The packaging and brand logo have changed over the years: When the candies were first marketed, the White Rabbit on the outer packaging was lying down; however, this was changed to an image of the rabbit jumping. Currently, the trade mark animal on the outer packaging has been given enormous neotenic, forward-facing eyes in the style of Disney or Japanese anime, while the inner wrapping retains its classic art deco look and naturalistic rabbit.
Initially, production of the candies was capped at 800 kg per day, and they were manually produced. In 1959, these candies were given as gifts for the tenth National Day of the China.

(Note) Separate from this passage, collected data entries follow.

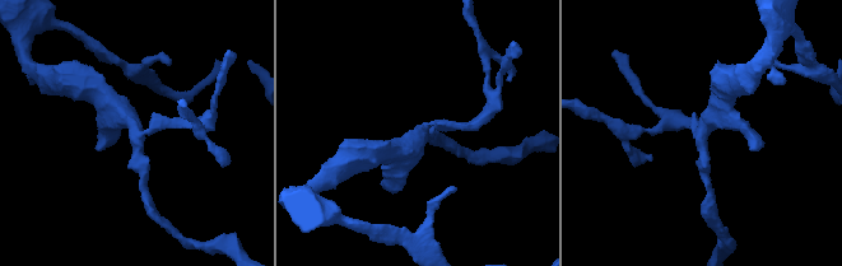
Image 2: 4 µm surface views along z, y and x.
arms=3 why='shape alone is not enough' act=look view=em slice=planes show=plain pic=2 at=(134, 128)

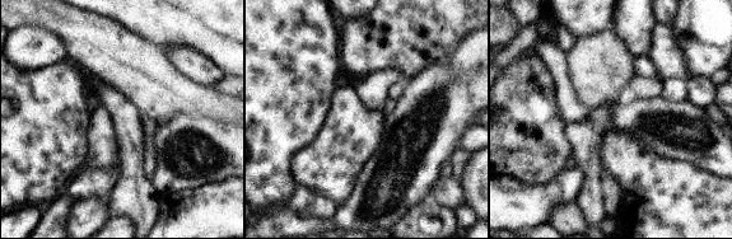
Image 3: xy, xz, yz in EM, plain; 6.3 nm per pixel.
why='see the neighbours' act=look view=em slice=planes show=letters at=same

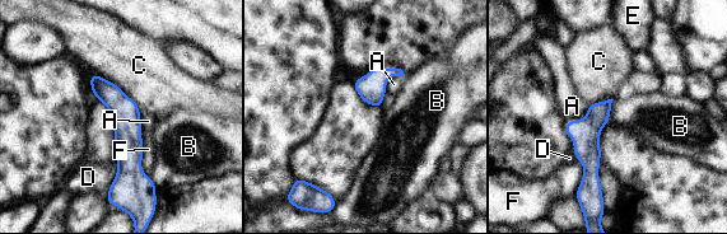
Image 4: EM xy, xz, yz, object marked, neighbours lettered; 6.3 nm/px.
act=leave each=A:other,B:other,C:other,D:other,E:other,F:other border=4:(614, 99), (606, 122) found='continuous, no second neuron'

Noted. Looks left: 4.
why='tapers out' act=look view=em slice=planes show=letters pic=1 at=(603, 33)

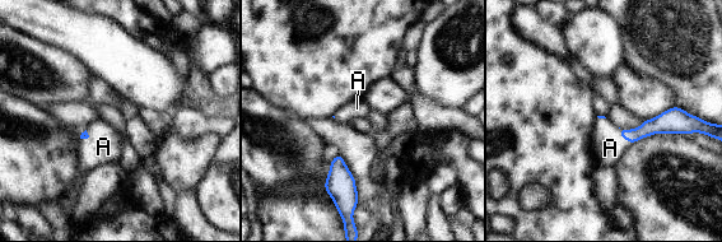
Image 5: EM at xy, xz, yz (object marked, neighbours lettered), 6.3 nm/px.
act=join pieces=A each=A:same passes_along=5:(657, 125), (620, 138), (610, 148) found='it goes on there'

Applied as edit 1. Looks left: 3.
why='see it whole again' act=look view=overview

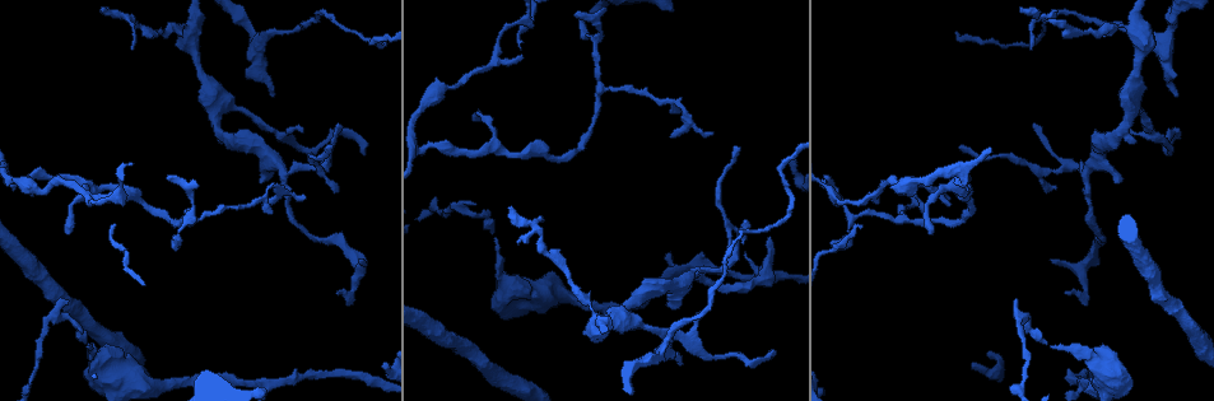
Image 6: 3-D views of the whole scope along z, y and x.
why='branch stops here' act=look view=em slice=planes show=letters pic=6 at=(1067, 293)

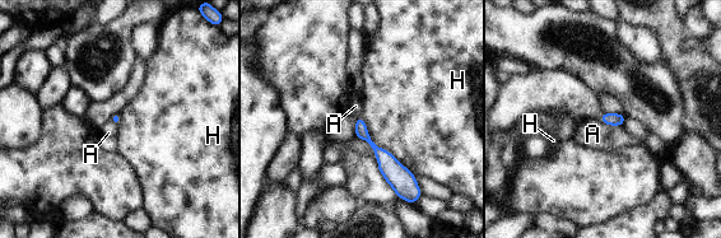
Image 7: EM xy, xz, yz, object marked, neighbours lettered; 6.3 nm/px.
act=leave each=A:other,H:other border=7:(359, 116), (370, 138), (415, 177) found='no lettered piece goes on from it'

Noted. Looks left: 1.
act=stop edits=join@5 rest=unchecked

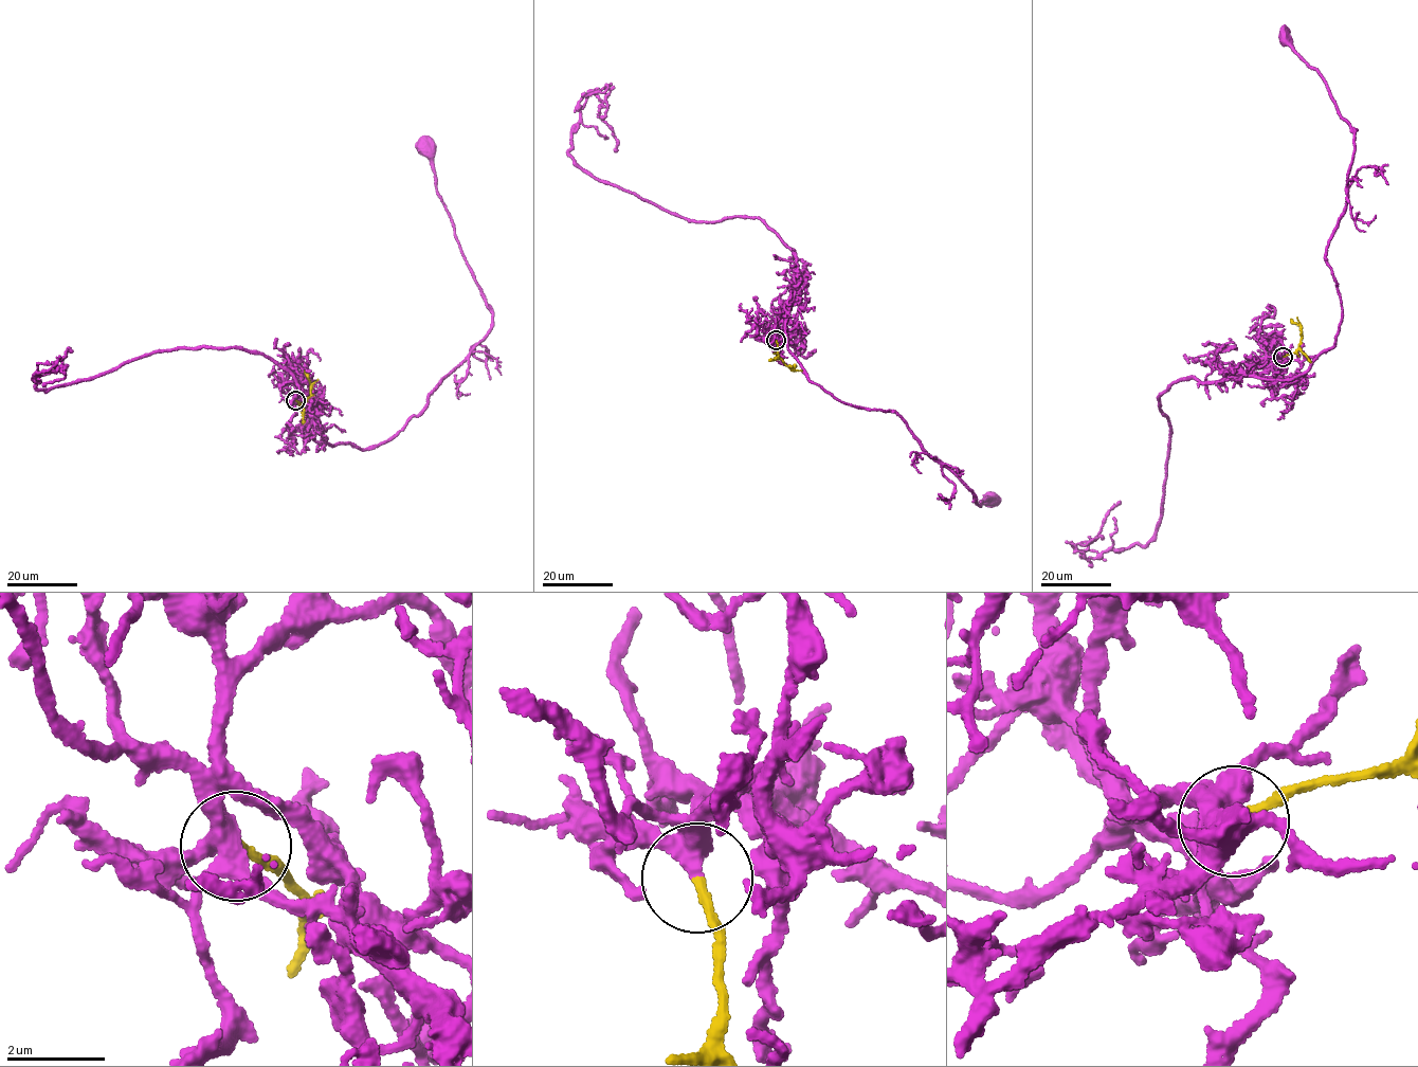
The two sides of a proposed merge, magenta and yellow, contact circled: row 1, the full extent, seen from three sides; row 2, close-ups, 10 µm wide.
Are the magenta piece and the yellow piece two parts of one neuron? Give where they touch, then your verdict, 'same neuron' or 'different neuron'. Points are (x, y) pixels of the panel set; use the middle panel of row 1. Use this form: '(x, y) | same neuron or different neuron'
(776, 340) | same neuron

In 1972, Premier Zhou Enlai used White Rabbit candies as a gift to American president Richard Nixon when the latter visited China. Today White Rabbit candies are China’s top brand of sweet.

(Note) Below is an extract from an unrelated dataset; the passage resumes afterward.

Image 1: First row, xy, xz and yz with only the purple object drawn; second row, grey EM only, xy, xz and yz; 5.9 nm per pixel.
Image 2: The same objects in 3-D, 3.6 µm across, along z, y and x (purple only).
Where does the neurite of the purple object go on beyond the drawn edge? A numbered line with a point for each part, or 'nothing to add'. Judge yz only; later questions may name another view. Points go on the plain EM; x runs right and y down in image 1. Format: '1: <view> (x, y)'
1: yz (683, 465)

Although the White Rabbit brand already had some history, its popularity worldwide has grown with the economy of China. Cities and agricultural villages’ demands are increasing, especially during the Chinese New Year period, when many families provide White Rabbit sweets among other candies for visitors.
But as Chinese consumers and tastes change, White Rabbit has found itself competing for attention in a busy and cosmopolitan market. Many imported sweets can now be seen on the shelves of Shanghai’s supermarkets and convenience stores, and the iconic rabbits have struggled to keep market share, leading the company to diversify its products.

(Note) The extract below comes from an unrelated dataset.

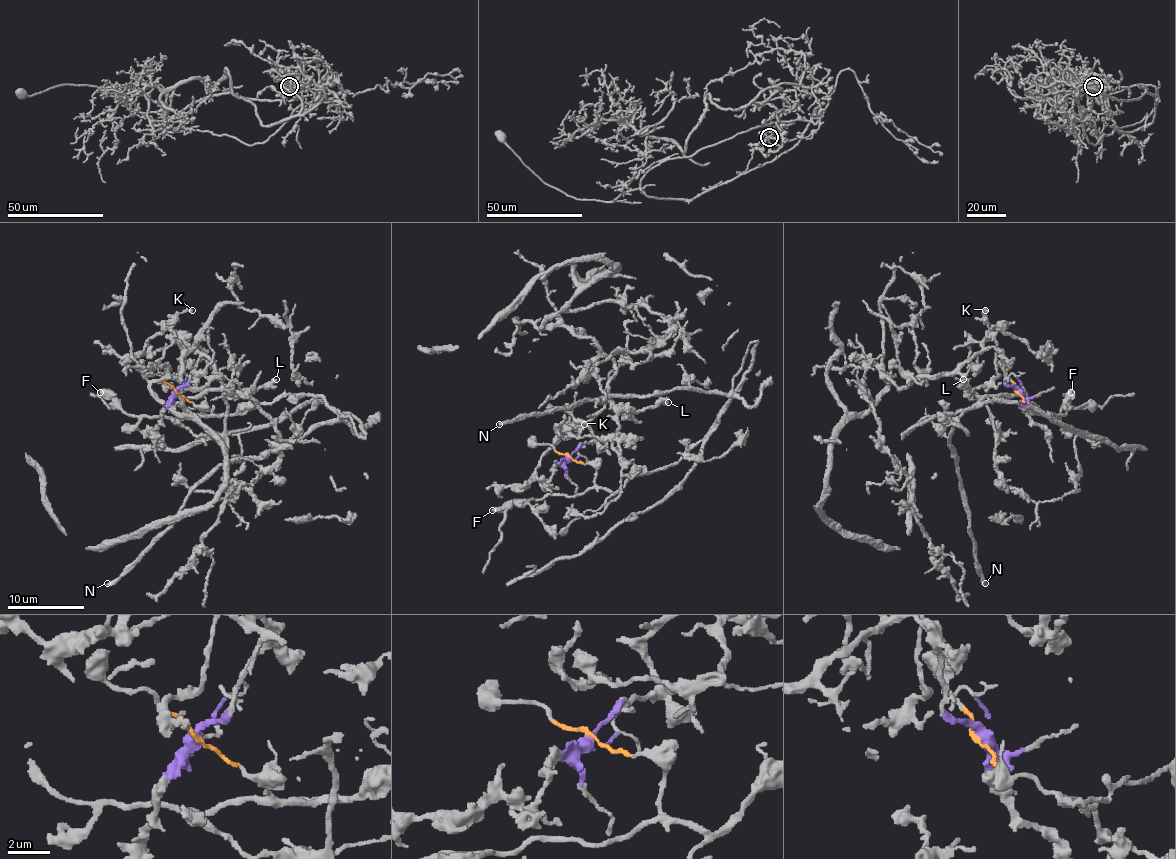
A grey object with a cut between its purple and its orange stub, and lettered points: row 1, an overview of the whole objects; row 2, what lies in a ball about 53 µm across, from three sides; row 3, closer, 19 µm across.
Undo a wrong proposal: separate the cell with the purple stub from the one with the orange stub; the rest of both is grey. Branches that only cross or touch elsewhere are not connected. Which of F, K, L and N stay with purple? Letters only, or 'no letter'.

Increasingly health-conscious consumers in China are also shifting away from too much sugar in their diets, particularly for their children. While the sweet was once thought to be a healthy option because it contained milk, parents are now better informed now about the health implications of sugar.
When more than 52,000 children were made ill by melamine-tainted dairy products in China, White Rabbit was listed among the many milk-based food products that were found to be contaminated with the chemical compound. British supermarket chain Tesco removed White Rabbit sweets from its stores, while food authorities in Australia, the US and Singapore issued cautions or recalls over the product. All this affected the brand’s reputation and sales.
Undeterred, the brand has been mounting a comeback during the past decade. White Rabbit now only uses imported milk powder from New Zealand to reassure consumers. In a bid to compete with imported brands, the company has introduced a variety of new flavours, including chocolate, peanut, red bean and yogurt. There are now more than 30 products in the White Rabbit brand line – although the classic flavour remains the bestselling sweet.
As these retro sweets forge into new markets, new consumer groups and new tastes, balancing tradition and modernity will be the key challenge. After putting White Rabbit candy into ice cream, bubble tea and even coffee, you’d think people would eventually grow tired of the milky sweet – well, apparently not.
In the latest of strange collaborations, the White Rabbit candy brand has partnered Chinese fragrance and perfume store Scent Library to launch a new line of beauty products ranging from perfumes to body lotion. So looks like the brand intends to grow through a product extension. Will it work? Let’s keep an eye on the rabbit.